LLM-Powered Features¶
ebk includes AI-powered features for metadata enrichment using Large Language Models (LLMs). These features can automatically generate tags, categorize books, enhance descriptions, and more.
Overview¶
The LLM features are built on an abstract provider system that supports multiple backends:
- Ollama - Local and remote models (currently supported)

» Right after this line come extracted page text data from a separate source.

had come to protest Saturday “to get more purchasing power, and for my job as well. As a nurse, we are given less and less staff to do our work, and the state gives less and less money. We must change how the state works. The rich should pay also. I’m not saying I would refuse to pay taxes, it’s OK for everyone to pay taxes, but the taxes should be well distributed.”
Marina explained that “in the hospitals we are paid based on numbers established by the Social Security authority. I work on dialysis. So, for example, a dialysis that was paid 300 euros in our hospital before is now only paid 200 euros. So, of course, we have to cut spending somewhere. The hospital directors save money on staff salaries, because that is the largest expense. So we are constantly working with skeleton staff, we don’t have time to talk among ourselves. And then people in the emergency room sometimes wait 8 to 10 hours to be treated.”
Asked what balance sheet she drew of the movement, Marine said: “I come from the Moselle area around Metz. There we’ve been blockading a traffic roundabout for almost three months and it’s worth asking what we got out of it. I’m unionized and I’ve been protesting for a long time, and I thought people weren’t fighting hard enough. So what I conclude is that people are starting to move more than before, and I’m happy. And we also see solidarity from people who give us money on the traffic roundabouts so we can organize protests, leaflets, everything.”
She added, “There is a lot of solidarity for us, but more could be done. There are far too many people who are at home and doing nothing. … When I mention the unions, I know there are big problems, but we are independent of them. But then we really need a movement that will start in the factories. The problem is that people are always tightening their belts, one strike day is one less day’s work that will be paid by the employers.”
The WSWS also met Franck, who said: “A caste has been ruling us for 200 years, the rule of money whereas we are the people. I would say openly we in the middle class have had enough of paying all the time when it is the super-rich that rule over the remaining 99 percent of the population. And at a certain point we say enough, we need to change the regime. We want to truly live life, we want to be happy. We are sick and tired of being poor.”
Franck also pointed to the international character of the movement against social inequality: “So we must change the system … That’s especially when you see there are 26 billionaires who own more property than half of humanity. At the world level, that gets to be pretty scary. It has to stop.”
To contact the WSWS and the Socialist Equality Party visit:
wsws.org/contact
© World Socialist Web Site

- OpenAI - GPT models (planned)
- Anthropic - Claude models (planned)
- Custom providers - Extend with your own
Quick Start¶
1. Install Ollama¶
First, install Ollama from https://ollama.com
# On macOS/Linux
curl https://ollama.ai/install.sh | sh
# Or download installer from website for Windows
2. Pull a Model¶
# Pull the recommended model
ollama pull llama3.2
# Or try other models
ollama pull mistral
ollama pull codellama
ollama pull phi3
3. Configure ebk¶
ebk config init
ebk config set llm.provider ollama
ebk config set llm.model llama3.2
ebk config set llm.host localhost
4. Enrich Your Library¶
# Basic enrichment
ebk enrich ~/my-library
# Full enrichment with all features
ebk enrich ~/my-library \
--generate-tags \
--categorize \
--enhance-descriptions
Metadata Enrichment Features¶
Generate Tags¶
Automatically generate relevant tags based on book metadata and content:
# Generate tags for all books
ebk enrich ~/library --generate-tags
# Generate tags for specific book
ebk enrich ~/library --book-id 42 --generate-tags
Example output:
- Input: "Introduction to Algorithms" by Cormen et al.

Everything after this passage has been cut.